Methods: In a population-based prospective cohort study, we assessed sugar-containing beverage intake at 1 year with a validated Food Frequency Questionnaire among 1,940 infants. Liver fat fraction and non-alcoholic fatty liver disease (liver fat fraction ≥5.0%) were assessed with Magnetic Resonance Imaging.
Results: Higher sugar-containing beverage intake at 1 year was not associated with higher liver fat accumulation at 10 years (p-value for trend 0.38). However, as compared to infants with <1.0 serving/day, those with >2.0 servings/day had the highest odds of non-alcoholic fatty liver disease (Odds Ratio 3.02 (95% Confidence Interval 1.34, 6.83)). These associations were largely independent of sugar-containing beverage intake and body mass index at school age.
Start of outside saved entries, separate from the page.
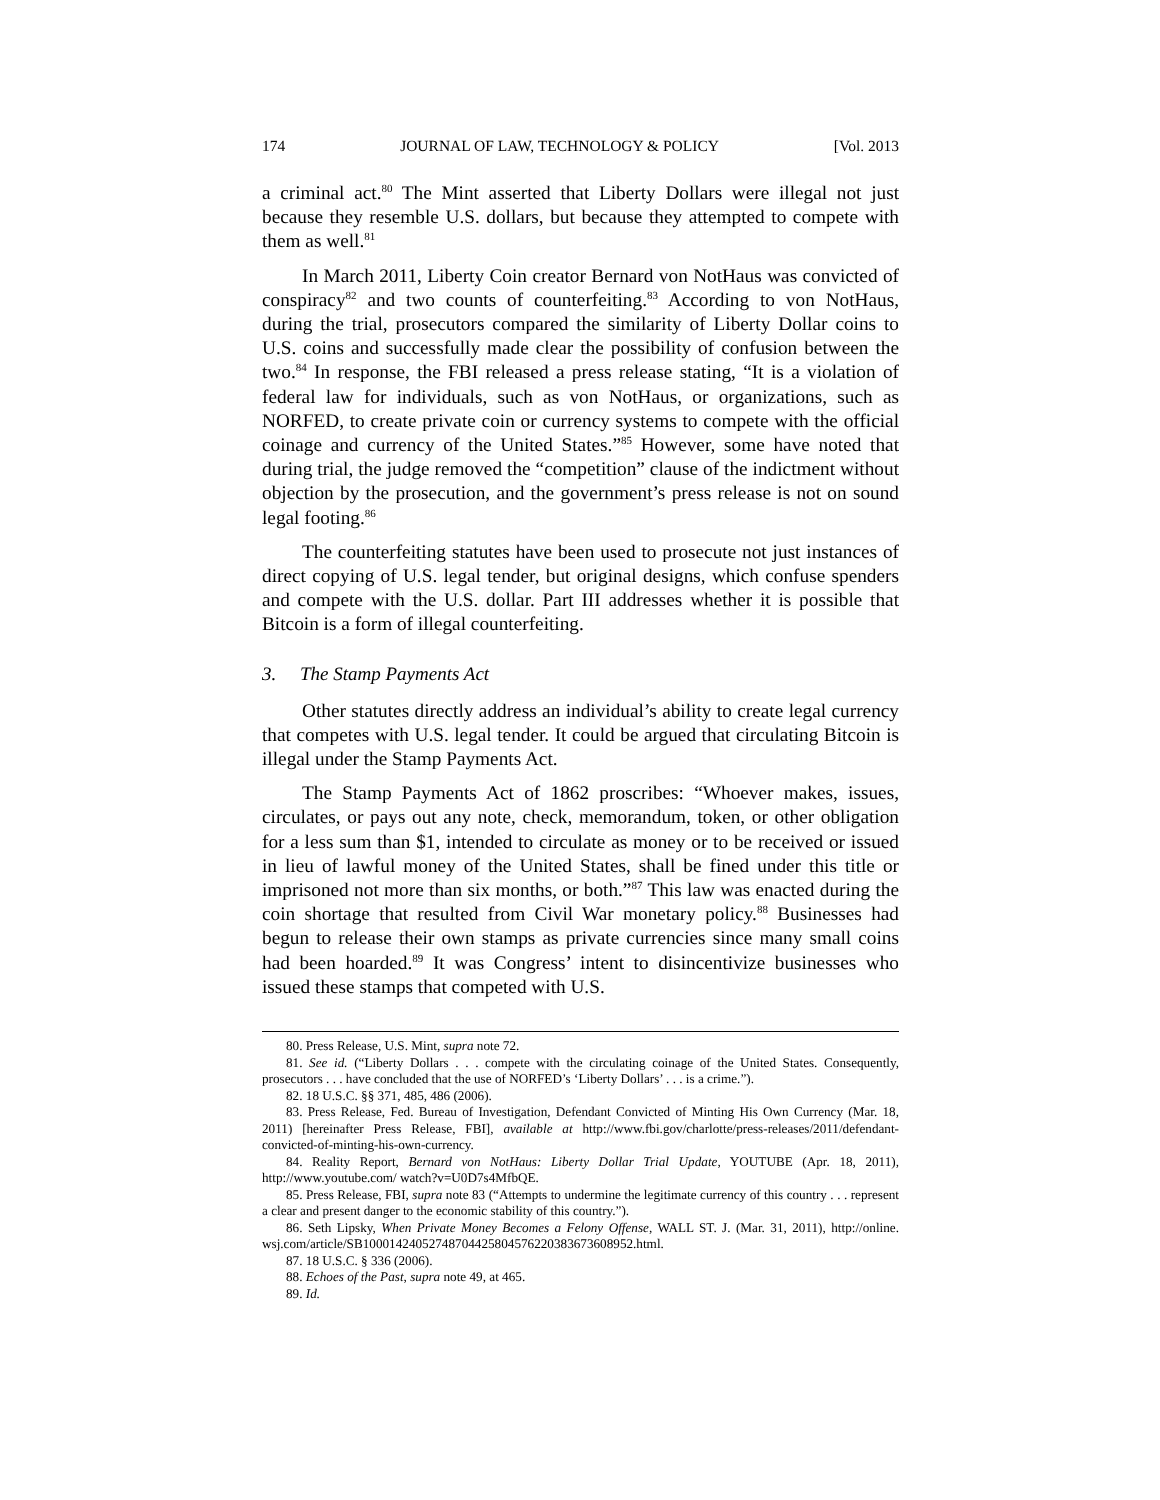174 JOURNAL OF LAW, TECHNOLOGY & POLICY [Vol. 2013
a criminal act.<sup>80</sup> The Mint asserted that Liberty Dollars were illegal not just because they resemble U.S. dollars, but because they attempted to compete with them as well.<sup>81</sup>
In March 2011, Liberty Coin creator Bernard von NotHaus was convicted of conspiracy<sup>82</sup> and two counts of counterfeiting.<sup>83</sup> According to von NotHaus, during the trial, prosecutors compared the similarity of Liberty Dollar coins to U.S. coins and successfully made clear the possibility of confusion between the two.<sup>84</sup> In response, the FBI released a press release stating, “It is a violation of federal law for individuals, such as von NotHaus, or organizations, such as NORFED, to create private coin or currency systems to compete with the official coinage and currency of the United States.”<sup>85</sup> However, some have noted that during trial, the judge removed the “competition” clause of the indictment without objection by the prosecution, and the government’s press release is not on sound legal footing.<sup>86</sup>
The counterfeiting statutes have been used to prosecute not just instances of direct copying of U.S. legal tender, but original designs, which confuse spenders and compete with the U.S. dollar. Part III addresses whether it is possible that Bitcoin is a form of illegal counterfeiting.
3. The Stamp Payments Act
Other statutes directly address an individual’s ability to create legal currency that competes with U.S. legal tender. It could be argued that circulating Bitcoin is illegal under the Stamp Payments Act.
The Stamp Payments Act of 1862 proscribes: “Whoever makes, issues, circulates, or pays out any note, check, memorandum, token, or other obligation for a less sum than $1, intended to circulate as money or to be received or issued in lieu of lawful money of the United States, shall be fined under this title or imprisoned not more than six months, or both.”<sup>87</sup> This law was enacted during the coin shortage that resulted from Civil War monetary policy.<sup>88</sup> Businesses had begun to release their own stamps as private currencies since many small coins had been hoarded.<sup>89</sup> It was Congress’ intent to disincentivize businesses who issued these stamps that competed with U.S.
80. Press Release, U.S. Mint, supra note 72.
81. See id. (“Liberty Dollars . . . compete with the circulating coinage of the United States. Consequently, prosecutors . . . have concluded that the use of NORFED’s ‘Liberty Dollars’ . . . is a crime.”).
82. 18 U.S.C. §§ 371, 485, 486 (2006).
83. Press Release, Fed. Bureau of Investigation, Defendant Convicted of Minting His Own Currency (Mar. 18, 2011) [hereinafter Press Release, FBI], available at http://www.fbi.gov/charlotte/press-releases/2011/defendant-convicted-of-minting-his-own-currency.
84. Reality Report, Bernard von NotHaus: Liberty Dollar Trial Update, YOUTUBE (Apr. 18, 2011), http://www.youtube.com/ watch?v=U0D7s4MfbQE.
85. Press Release, FBI, supra note 83 (“Attempts to undermine the legitimate currency of this country . . . represent a clear and present danger to the economic stability of this country.”).
86. Seth Lipsky, When Private Money Becomes a Felony Offense, WALL ST. J. (Mar. 31, 2011), http://online. wsj.com/article/SB10001424052748704425804576220383673608952.html.
87. 18 U.S.C. § 336 (2006).
88. Echoes of the Past, supra note 49, at 465.
89. Id.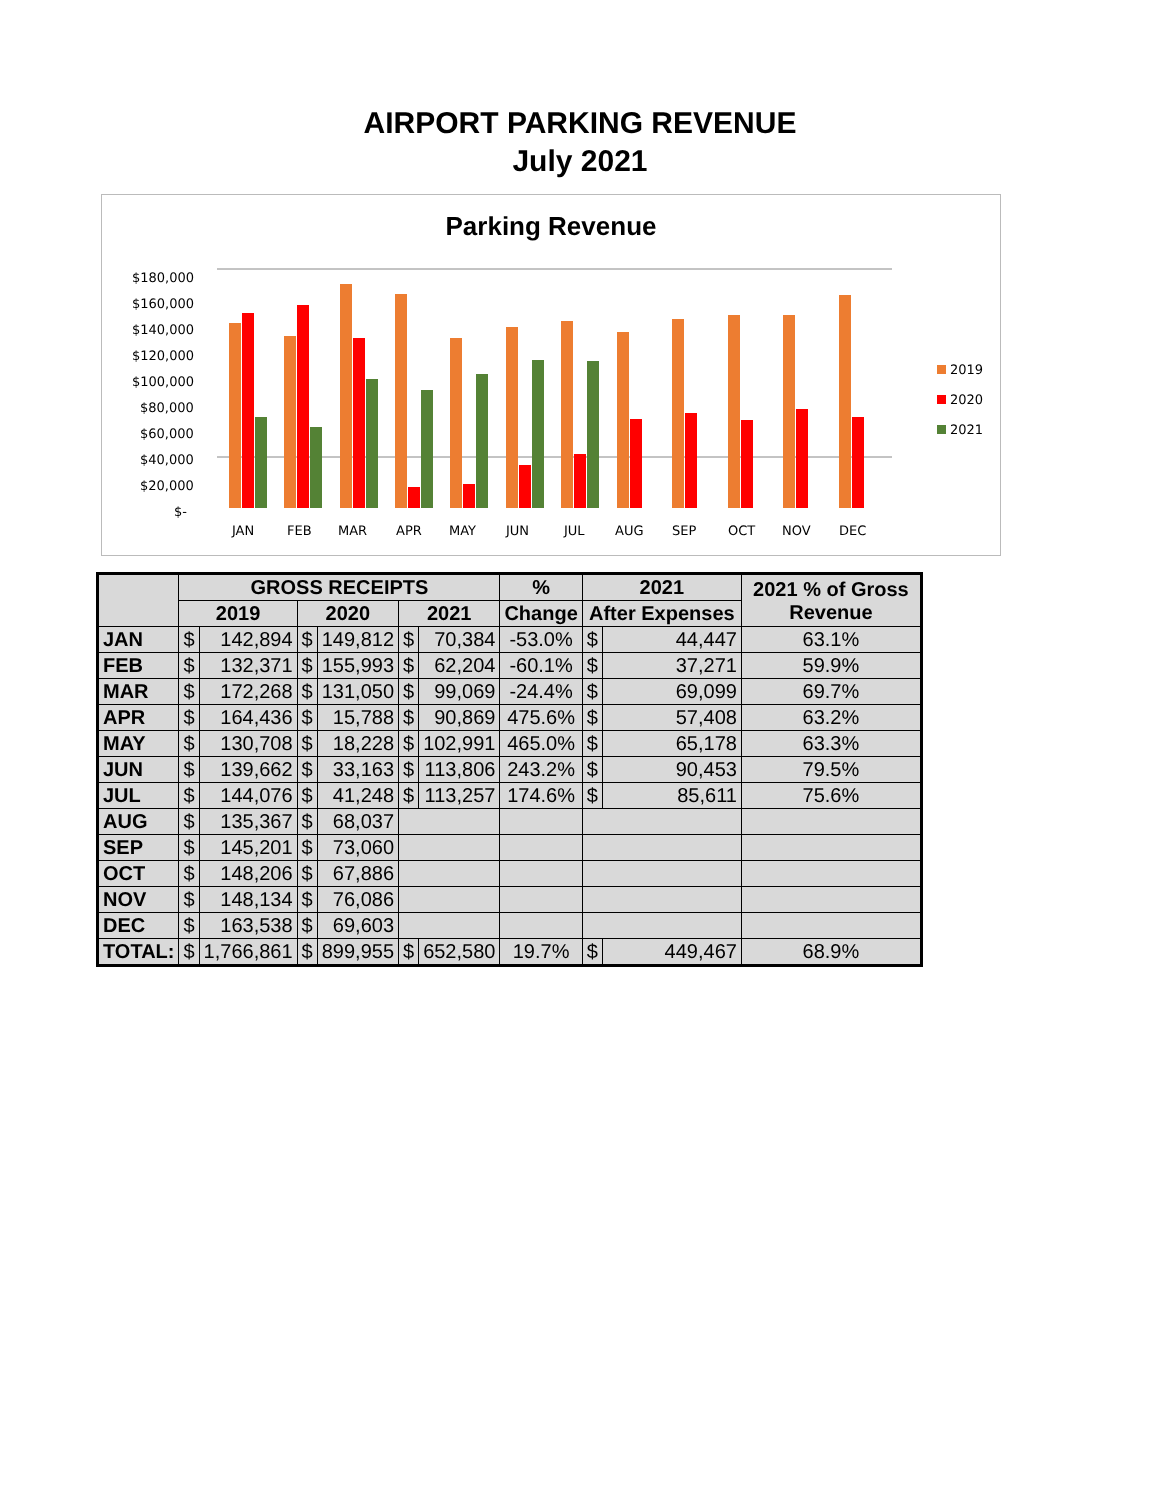AIRPORT PARKING REVENUE
July 2021
Parking Revenue
$180,000
$160,000
$140,000
$120,000
$100,000
$80,000
$60,000
$40,000
$20,000
$-
JAN
FEB
MAR
APR
MAY
JUN
JUL
AUG
SEP
OCT
NOV
DEC
2019
2020
2021
| | GROSS RECEIPTS | | | | | | % | 2021 | | 2021 % of Gross Revenue |
| --- | --- | --- | --- | --- | --- | --- | --- | --- | --- | --- |
| | 2019 | | 2020 | | 2021 | | Change | After Expenses | | |
| JAN | $ | 142,894 | $ | 149,812 | $ | 70,384 | -53.0% | $ | 44,447 | 63.1% |
| FEB | $ | 132,371 | $ | 155,993 | $ | 62,204 | -60.1% | $ | 37,271 | 59.9% |
| MAR | $ | 172,268 | $ | 131,050 | $ | 99,069 | -24.4% | $ | 69,099 | 69.7% |
| APR | $ | 164,436 | $ | 15,788 | $ | 90,869 | 475.6% | $ | 57,408 | 63.2% |
| MAY | $ | 130,708 | $ | 18,228 | $ | 102,991 | 465.0% | $ | 65,178 | 63.3% |
| JUN | $ | 139,662 | $ | 33,163 | $ | 113,806 | 243.2% | $ | 90,453 | 79.5% |
| JUL | $ | 144,076 | $ | 41,248 | $ | 113,257 | 174.6% | $ | 85,611 | 75.6% |
| AUG | $ | 135,367 | $ | 68,037 | | | | | | |
| SEP | $ | 145,201 | $ | 73,060 | | | | | | |
| OCT | $ | 148,206 | $ | 67,886 | | | | | | |
| NOV | $ | 148,134 | $ | 76,086 | | | | | | |
| DEC | $ | 163,538 | $ | 69,603 | | | | | | |
| TOTAL: | $ | 1,766,861 | $ | 899,955 | $ | 652,580 | 19.7% | $ | 449,467 | 68.9% |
Stratified analyses suggested stronger associations of sugar-containing beverage intake at 1 year with non-alcoholic fatty liver disease at 10 years among children of mothers with low educational attainment and among overweight or obese children.
Conclusions: Higher sugar-containing beverage intake in infancy was associated with non-alcoholic fatty liver disease in school age children, independent of sugar-containing beverage intake and body mass index at school age. Limiting the intake of sugar-containing beverage already in infancy may be helpful in preventing of liver steatosis at school age.